(20 pts) Solve the IVP: y'''' - y = u_{1} - u_{2}, y(0) = 0, y'(0) = 0, y''(0) = 0, y'''(0) = 0.

### Solution

For this problem we shall be using the Laplace transform. Because of the vanishing initial conditions, the equation is getting transformed into

(s^{4} - 1) Y(s) = (e^{-s} - e^{-2s})/s.
So that

Y(s) = (e^{-s} - e^{-2s})/s(s^{4} - 1).
Let's ignore the numerator for a moment and find the inverse Laplace transform of G(s) = 1/s(s^{4} - 1). The partial fractions is the way to go. Since s^{4} - 1 = (s^{2} - 1)(s^{2} + 1) = (s + 1)(s - 1)(s^{2} + 1), we should be looking at

1/(s^{4} - 1) = A/(s - 1) + B/(s + 1) + (Cs + D)/(s^{2} + 1) + E/s.
Reduction to the common denominator gives:

1 = A(s + 1)(s^{2} + 1)s + B(s - 1)(s^{2} + 1)s + (Cs + D)(s^{2} - 1)s + E(s^{4} - 1)
Let's compare the coefficients of various powers of s on both sides:

4: 0 = A + B + C +E.

3: 0 = A - B + D.

2: 0 = A + B - C.

1: 0 = A - B - D.

0: 1 = -E

The last equation gives E = -1. From the second and the fourth equations, A - B = 0. So that A = B. From the first and the third equations, A + B = -E/2 = 1/2. Conclude that A = 1/4 and B = 1/4.

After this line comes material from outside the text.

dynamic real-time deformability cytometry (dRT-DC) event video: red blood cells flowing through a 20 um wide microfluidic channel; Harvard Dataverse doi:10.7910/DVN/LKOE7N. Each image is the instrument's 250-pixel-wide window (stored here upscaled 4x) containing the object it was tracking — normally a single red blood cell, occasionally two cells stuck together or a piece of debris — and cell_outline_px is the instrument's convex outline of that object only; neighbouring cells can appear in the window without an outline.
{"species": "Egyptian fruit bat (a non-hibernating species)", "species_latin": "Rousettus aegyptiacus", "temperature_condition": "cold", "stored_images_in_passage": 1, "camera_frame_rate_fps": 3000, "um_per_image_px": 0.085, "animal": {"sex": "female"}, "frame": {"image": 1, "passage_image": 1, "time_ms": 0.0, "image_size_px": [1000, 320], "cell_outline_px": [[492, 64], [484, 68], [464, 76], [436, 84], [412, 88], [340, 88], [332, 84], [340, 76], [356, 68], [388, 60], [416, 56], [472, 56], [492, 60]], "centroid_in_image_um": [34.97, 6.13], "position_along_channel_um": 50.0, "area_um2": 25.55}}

Since in the fourth equation A - B = 0, D is also 0. In the third equation C = A + B = 1/2, so that C = 1/2.
G(s) = 1/4·1/(s - 1) + 1/4·1/(s + 1) + 1/2·s/(s^{2} + 1) - 1/s.
This is the Laplace transform of the function

g(t) = 1/4·e^{t} + 1/4·e^{-t} + 1/2·cos(t) - 1.
The solution is the difference of two translations of g:

### Answer

y(t) = u_{1}(t)·g(t - 1) - u_{2}(t)·g(t - 2).